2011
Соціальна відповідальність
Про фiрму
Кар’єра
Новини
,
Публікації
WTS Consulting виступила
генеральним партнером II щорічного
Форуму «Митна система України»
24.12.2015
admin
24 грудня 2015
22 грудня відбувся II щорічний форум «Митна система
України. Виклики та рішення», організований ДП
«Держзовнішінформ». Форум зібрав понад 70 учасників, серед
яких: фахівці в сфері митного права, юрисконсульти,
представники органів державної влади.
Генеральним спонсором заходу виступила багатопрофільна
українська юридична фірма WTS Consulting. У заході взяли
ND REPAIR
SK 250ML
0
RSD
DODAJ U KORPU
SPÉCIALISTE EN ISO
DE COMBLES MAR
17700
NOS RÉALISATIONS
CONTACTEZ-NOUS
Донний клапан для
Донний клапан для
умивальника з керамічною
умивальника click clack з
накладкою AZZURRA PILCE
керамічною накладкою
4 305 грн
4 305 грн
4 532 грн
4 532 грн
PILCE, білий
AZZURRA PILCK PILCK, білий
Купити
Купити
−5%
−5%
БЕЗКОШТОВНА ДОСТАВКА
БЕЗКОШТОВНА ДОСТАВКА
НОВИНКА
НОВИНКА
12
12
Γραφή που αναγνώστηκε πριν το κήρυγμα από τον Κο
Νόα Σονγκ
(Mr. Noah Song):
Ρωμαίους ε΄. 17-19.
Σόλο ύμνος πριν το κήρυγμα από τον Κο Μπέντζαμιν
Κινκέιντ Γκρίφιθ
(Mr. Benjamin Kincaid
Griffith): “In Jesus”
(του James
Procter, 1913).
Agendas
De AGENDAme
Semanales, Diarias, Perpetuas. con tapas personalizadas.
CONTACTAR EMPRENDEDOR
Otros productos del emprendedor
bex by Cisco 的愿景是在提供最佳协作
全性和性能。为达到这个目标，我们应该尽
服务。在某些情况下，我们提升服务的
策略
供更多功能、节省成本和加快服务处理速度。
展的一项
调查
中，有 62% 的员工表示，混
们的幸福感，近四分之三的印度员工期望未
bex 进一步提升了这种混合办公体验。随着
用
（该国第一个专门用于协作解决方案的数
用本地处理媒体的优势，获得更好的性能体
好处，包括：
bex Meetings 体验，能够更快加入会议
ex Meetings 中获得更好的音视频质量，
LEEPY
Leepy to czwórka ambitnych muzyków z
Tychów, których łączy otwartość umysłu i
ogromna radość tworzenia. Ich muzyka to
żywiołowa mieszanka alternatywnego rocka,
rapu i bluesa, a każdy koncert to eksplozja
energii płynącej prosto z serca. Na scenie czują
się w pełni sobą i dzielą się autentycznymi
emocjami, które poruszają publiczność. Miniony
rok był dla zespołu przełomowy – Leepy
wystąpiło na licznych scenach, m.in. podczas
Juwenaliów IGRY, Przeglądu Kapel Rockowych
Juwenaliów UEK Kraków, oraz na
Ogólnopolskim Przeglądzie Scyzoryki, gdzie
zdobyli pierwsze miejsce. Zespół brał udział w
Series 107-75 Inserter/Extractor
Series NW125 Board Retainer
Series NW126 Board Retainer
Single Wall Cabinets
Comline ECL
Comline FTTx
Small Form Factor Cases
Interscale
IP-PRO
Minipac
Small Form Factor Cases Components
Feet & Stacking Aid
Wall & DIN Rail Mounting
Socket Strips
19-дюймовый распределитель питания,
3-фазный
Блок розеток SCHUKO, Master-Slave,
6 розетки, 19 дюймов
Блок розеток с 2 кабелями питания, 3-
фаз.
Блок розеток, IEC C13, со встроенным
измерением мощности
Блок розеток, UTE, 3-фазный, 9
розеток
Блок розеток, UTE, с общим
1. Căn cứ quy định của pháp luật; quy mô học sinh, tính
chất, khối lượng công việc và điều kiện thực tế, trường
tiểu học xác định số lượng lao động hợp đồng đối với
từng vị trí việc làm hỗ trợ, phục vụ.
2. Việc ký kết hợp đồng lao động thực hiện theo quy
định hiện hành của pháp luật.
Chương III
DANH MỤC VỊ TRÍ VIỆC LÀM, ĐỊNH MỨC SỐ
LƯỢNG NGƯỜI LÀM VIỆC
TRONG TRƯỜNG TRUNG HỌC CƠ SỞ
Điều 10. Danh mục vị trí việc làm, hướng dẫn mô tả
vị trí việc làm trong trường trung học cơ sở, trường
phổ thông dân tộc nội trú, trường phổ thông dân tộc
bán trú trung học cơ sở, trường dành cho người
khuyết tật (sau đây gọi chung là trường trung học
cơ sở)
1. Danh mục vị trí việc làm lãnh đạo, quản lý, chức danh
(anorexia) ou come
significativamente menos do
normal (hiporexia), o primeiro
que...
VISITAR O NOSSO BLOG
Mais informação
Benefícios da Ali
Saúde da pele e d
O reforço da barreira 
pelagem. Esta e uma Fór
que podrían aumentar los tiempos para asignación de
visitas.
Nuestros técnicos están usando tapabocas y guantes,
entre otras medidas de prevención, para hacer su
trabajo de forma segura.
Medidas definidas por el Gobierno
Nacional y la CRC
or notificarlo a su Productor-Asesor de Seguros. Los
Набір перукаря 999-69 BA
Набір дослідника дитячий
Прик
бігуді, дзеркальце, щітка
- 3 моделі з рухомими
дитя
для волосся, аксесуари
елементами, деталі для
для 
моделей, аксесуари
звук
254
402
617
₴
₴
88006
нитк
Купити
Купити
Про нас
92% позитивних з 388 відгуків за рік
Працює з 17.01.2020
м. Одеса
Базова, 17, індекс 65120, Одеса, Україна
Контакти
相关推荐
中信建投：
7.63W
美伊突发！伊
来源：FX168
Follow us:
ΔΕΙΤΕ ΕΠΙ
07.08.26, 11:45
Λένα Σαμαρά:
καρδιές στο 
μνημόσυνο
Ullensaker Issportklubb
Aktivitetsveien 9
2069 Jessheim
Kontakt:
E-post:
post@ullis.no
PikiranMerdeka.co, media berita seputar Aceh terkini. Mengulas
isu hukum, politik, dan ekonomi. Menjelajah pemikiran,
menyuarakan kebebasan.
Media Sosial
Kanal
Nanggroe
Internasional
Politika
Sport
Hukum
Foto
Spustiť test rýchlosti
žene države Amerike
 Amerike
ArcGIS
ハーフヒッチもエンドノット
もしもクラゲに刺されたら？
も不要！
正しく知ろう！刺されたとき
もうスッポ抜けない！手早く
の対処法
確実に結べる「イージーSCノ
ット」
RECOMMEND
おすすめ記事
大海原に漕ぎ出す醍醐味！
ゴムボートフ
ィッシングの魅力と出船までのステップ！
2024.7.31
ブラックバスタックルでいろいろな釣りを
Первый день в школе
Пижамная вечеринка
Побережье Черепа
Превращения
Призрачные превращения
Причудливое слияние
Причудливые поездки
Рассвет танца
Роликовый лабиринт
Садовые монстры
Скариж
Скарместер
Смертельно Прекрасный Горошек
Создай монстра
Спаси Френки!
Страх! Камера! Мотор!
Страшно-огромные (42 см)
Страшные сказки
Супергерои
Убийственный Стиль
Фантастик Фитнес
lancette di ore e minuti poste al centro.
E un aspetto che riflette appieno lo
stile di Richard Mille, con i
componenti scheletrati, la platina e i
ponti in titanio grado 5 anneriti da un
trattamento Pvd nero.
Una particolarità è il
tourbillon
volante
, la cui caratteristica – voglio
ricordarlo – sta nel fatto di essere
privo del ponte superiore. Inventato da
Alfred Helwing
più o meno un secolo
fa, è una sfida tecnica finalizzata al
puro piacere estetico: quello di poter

******************************

Reproduce every line of the material above word for word, in the same order.

| EXERCISE RESULT |
2011
Соціальна відповідальність
Про фiрму
Кар’єра
Новини
,
Публікації
WTS Consulting виступила
генеральним партнером II щорічного
Форуму «Митна система України»
24.12.2015
admin
24 грудня 2015
22 грудня відбувся II щорічний форум «Митна система
України. Виклики та рішення», організований ДП
«Держзовнішінформ». Форум зібрав понад 70 учасників, серед
яких: фахівці в сфері митного права, юрисконсульти,
представники органів державної влади.
Генеральним спонсором заходу виступила багатопрофільна
українська юридична фірма WTS Consulting. У заході взяли
ND REPAIR
SK 250ML
0
RSD
DODAJ U KORPU
SPÉCIALISTE EN ISO
DE COMBLES MAR
17700
NOS RÉALISATIONS
CONTACTEZ-NOUS
Донний клапан для
Донний клапан для
умивальника з керамічною
умивальника click clack з
накладкою AZZURRA PILCE
керамічною накладкою
4 305 грн
4 305 грн
4 532 грн
4 532 грн
PILCE, білий
AZZURRA PILCK PILCK, білий
Купити
Купити
−5%
−5%
БЕЗКОШТОВНА ДОСТАВКА
БЕЗКОШТОВНА ДОСТАВКА
НОВИНКА
НОВИНКА
12
12
Γραφή που αναγνώστηκε πριν το κήρυγμα από τον Κο
Νόα Σονγκ
(Mr. Noah Song):
Ρωμαίους ε΄. 17-19.
Σόλο ύμνος πριν το κήρυγμα από τον Κο Μπέντζαμιν
Κινκέιντ Γκρίφιθ
(Mr. Benjamin Kincaid
Griffith): “In Jesus”
(του James
Procter, 1913).
Agendas
De AGENDAme
Semanales, Diarias, Perpetuas. con tapas personalizadas.
CONTACTAR EMPRENDEDOR
Otros productos del emprendedor
bex by Cisco 的愿景是在提供最佳协作
全性和性能。为达到这个目标，我们应该尽
服务。在某些情况下，我们提升服务的
策略
供更多功能、节省成本和加快服务处理速度。
展的一项
调查
中，有 62% 的员工表示，混
们的幸福感，近四分之三的印度员工期望未
bex 进一步提升了这种混合办公体验。随着
用
（该国第一个专门用于协作解决方案的数
用本地处理媒体的优势，获得更好的性能体
好处，包括：
bex Meetings 体验，能够更快加入会议
ex Meetings 中获得更好的音视频质量，
LEEPY
Leepy to czwórka ambitnych muzyków z
Tychów, których łączy otwartość umysłu i
ogromna radość tworzenia. Ich muzyka to
żywiołowa mieszanka alternatywnego rocka,
rapu i bluesa, a każdy koncert to eksplozja
energii płynącej prosto z serca. Na scenie czują
się w pełni sobą i dzielą się autentycznymi
emocjami, które poruszają publiczność. Miniony
rok był dla zespołu przełomowy – Leepy
wystąpiło na licznych scenach, m.in. podczas
Juwenaliów IGRY, Przeglądu Kapel Rockowych
Juwenaliów UEK Kraków, oraz na
Ogólnopolskim Przeglądzie Scyzoryki, gdzie
zdobyli pierwsze miejsce. Zespół brał udział w
Series 107-75 Inserter/Extractor
Series NW125 Board Retainer
Series NW126 Board Retainer
Single Wall Cabinets
Comline ECL
Comline FTTx
Small Form Factor Cases
Interscale
IP-PRO
Minipac
Small Form Factor Cases Components
Feet & Stacking Aid
Wall & DIN Rail Mounting
Socket Strips
19-дюймовый распределитель питания,
3-фазный
Блок розеток SCHUKO, Master-Slave,
6 розетки, 19 дюймов
Блок розеток с 2 кабелями питания, 3-
фаз.
Блок розеток, IEC C13, со встроенным
измерением мощности
Блок розеток, UTE, 3-фазный, 9
розеток
Блок розеток, UTE, с общим
1. Căn cứ quy định của pháp luật; quy mô học sinh, tính
chất, khối lượng công việc và điều kiện thực tế, trường
tiểu học xác định số lượng lao động hợp đồng đối với
từng vị trí việc làm hỗ trợ, phục vụ.
2. Việc ký kết hợp đồng lao động thực hiện theo quy
định hiện hành của pháp luật.
Chương III
DANH MỤC VỊ TRÍ VIỆC LÀM, ĐỊNH MỨC SỐ
LƯỢNG NGƯỜI LÀM VIỆC
TRONG TRƯỜNG TRUNG HỌC CƠ SỞ
Điều 10. Danh mục vị trí việc làm, hướng dẫn mô tả
vị trí việc làm trong trường trung học cơ sở, trường
phổ thông dân tộc nội trú, trường phổ thông dân tộc
bán trú trung học cơ sở, trường dành cho người
khuyết tật (sau đây gọi chung là trường trung học
cơ sở)
1. Danh mục vị trí việc làm lãnh đạo, quản lý, chức danh
(anorexia) ou come
significativamente menos do
normal (hiporexia), o primeiro
que...
VISITAR O NOSSO BLOG
Mais informação
Benefícios da Ali
Saúde da pele e d
O reforço da barreira 
pelagem. Esta e uma Fór
que podrían aumentar los tiempos para asignación de
visitas.
Nuestros técnicos están usando tapabocas y guantes,
entre otras medidas de prevención, para hacer su
trabajo de forma segura.
Medidas definidas por el Gobierno
Nacional y la CRC
or notificarlo a su Productor-Asesor de Seguros. Los
Набір перукаря 999-69 BA
Набір дослідника дитячий
Прик
бігуді, дзеркальце, щітка
- 3 моделі з рухомими
дитя
для волосся, аксесуари
елементами, деталі для
для 
моделей, аксесуари
звук
254
402
617
₴
₴
88006
нитк
Купити
Купити
Про нас
92% позитивних з 388 відгуків за рік
Працює з 17.01.2020
м. Одеса
Базова, 17, індекс 65120, Одеса, Україна
Контакти
相关推荐
中信建投：
7.63W
美伊突发！伊
来源：FX168
Follow us:
ΔΕΙΤΕ ΕΠΙ
07.08.26, 11:45
Λένα Σαμαρά:
καρδιές στο 
μνημόσυνο
Ullensaker Issportklubb
Aktivitetsveien 9
2069 Jessheim
Kontakt:
E-post:
post@ullis.no
PikiranMerdeka.co, media berita seputar Aceh terkini. Mengulas
isu hukum, politik, dan ekonomi. Menjelajah pemikiran,
menyuarakan kebebasan.
Media Sosial
Kanal
Nanggroe
Internasional
Politika
Sport
Hukum
Foto
Spustiť test rýchlosti
žene države Amerike
 Amerike
ArcGIS
ハーフヒッチもエンドノット
もしもクラゲに刺されたら？
も不要！
正しく知ろう！刺されたとき
もうスッポ抜けない！手早く
の対処法
確実に結べる「イージーSCノ
ット」
RECOMMEND
おすすめ記事
大海原に漕ぎ出す醍醐味！
ゴムボートフ
ィッシングの魅力と出船までのステップ！
2024.7.31
ブラックバスタックルでいろいろな釣りを
Первый день в школе
Пижамная вечеринка
Побережье Черепа
Превращения
Призрачные превращения
Причудливое слияние
Причудливые поездки
Рассвет танца
Роликовый лабиринт
Садовые монстры
Скариж
Скарместер
Смертельно Прекрасный Горошек
Создай монстра
Спаси Френки!
Страх! Камера! Мотор!
Страшно-огромные (42 см)
Страшные сказки
Супергерои
Убийственный Стиль
Фантастик Фитнес
lancette di ore e minuti poste al centro.
E un aspetto che riflette appieno lo
stile di Richard Mille, con i
componenti scheletrati, la platina e i
ponti in titanio grado 5 anneriti da un
trattamento Pvd nero.
Una particolarità è il
tourbillon
volante
, la cui caratteristica – voglio
ricordarlo – sta nel fatto di essere
privo del ponte superiore. Inventato da
Alfred Helwing
più o meno un secolo
fa, è una sfida tecnica finalizzata al
puro piacere estetico: quello di poter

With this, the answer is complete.